Comparative analysis identifies amino acids critical for citrus tristeza virus (T36CA) encoded proteins involved in suppression of RNA silencing and differential systemic infection in two plant species.

Abstract

Complementary (c)DNA clones corresponding to the full‐length genome of T36CA (a Californian isolate of Citrus tristeza virus with the T36 genotype), which shares 99.1% identity with that of T36FL (a T36 isolate from Florida), were made into a vector system to express the green fluorescent protein (GFP). Agroinfiltration of two prototype T36CA‐based vectors (pT36CA) to Nicotiana benthamiana plants resulted in local but not systemic GFP expression/viral infection. This contrasted with agroinfiltration of the T36FL‐based vector (pT36FL), which resulted in both local and systemic GFP expression/viral infection.

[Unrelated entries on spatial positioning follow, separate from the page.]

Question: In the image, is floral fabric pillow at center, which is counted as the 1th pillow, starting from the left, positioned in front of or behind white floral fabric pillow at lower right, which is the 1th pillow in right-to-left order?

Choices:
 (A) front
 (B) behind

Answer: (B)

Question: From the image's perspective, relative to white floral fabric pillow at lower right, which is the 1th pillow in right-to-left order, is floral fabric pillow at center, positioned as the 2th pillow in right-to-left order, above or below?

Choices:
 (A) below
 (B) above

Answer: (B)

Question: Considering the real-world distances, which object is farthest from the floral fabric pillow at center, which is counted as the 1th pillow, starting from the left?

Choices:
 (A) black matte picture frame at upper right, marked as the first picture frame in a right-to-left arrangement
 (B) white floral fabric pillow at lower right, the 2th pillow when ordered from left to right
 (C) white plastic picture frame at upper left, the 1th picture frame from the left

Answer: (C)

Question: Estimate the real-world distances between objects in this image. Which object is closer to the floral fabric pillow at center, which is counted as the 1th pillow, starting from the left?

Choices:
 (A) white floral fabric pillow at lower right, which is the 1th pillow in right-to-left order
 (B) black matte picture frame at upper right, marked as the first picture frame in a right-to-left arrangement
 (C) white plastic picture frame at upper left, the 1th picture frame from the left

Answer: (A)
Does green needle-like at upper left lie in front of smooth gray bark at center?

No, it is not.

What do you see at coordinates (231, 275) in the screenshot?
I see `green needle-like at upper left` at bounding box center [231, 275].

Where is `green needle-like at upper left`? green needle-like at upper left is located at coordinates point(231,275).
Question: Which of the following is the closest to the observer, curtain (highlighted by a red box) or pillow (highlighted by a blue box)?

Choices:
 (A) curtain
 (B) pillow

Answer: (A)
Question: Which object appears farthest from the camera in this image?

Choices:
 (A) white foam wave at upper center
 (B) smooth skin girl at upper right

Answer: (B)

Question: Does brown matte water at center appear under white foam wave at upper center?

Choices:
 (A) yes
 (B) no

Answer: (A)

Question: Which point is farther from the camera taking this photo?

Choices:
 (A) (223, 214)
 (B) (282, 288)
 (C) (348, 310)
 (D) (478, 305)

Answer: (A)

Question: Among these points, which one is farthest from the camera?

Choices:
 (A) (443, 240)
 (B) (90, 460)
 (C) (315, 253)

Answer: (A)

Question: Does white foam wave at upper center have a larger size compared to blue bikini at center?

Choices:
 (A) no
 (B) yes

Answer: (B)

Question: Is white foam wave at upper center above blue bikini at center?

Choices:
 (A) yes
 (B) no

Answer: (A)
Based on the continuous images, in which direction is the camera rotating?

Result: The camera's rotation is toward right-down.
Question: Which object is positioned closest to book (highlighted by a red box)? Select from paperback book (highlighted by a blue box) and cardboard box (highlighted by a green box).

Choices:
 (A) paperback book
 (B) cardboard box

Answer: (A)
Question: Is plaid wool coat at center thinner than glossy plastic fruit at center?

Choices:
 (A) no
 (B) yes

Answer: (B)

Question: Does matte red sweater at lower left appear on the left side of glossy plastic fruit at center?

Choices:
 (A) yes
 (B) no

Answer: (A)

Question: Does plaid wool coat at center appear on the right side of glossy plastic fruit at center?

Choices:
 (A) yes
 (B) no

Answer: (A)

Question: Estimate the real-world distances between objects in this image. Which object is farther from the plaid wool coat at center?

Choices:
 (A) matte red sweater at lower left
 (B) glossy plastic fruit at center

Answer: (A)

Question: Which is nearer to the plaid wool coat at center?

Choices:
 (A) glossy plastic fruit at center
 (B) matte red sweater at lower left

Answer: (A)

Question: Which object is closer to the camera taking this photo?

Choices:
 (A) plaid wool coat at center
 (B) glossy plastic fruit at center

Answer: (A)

A prototype T36CA systemically infected RNA silencing‐defective N. benthamiana lines, demonstrating that a genetic basis for its defective systemic infection was RNA silencing. We evaluated the in planta bioactivity of chimeric pT36CA‐pT36FL constructs and the results suggested that nucleotide variants in several open reading frames of the prototype T36CA could be responsible for its defective systemic infection. A single amino acid substitution in each of two silencing suppressors, p20 (S107G) and p25 (G36D), of prototype T36CA facilitated its systemic infectivity in N. benthamiana (albeit with reduced titre relative to that of T36FL) but not in Citrus macrophylla plants. Enhanced virus accumulation and, remarkably, robust systemic infection of T36CA in N. benthamiana and C. macrophylla plants, respectively, required two additional amino acid substitutions engineered in p65 (N118S and S158L), a putative closterovirus movement protein. The availability of pT36CA provides a unique opportunity for comparative analysis to identify viral coding and noncoding nucleotides or sequences involved in functions that are vital for in planta infection.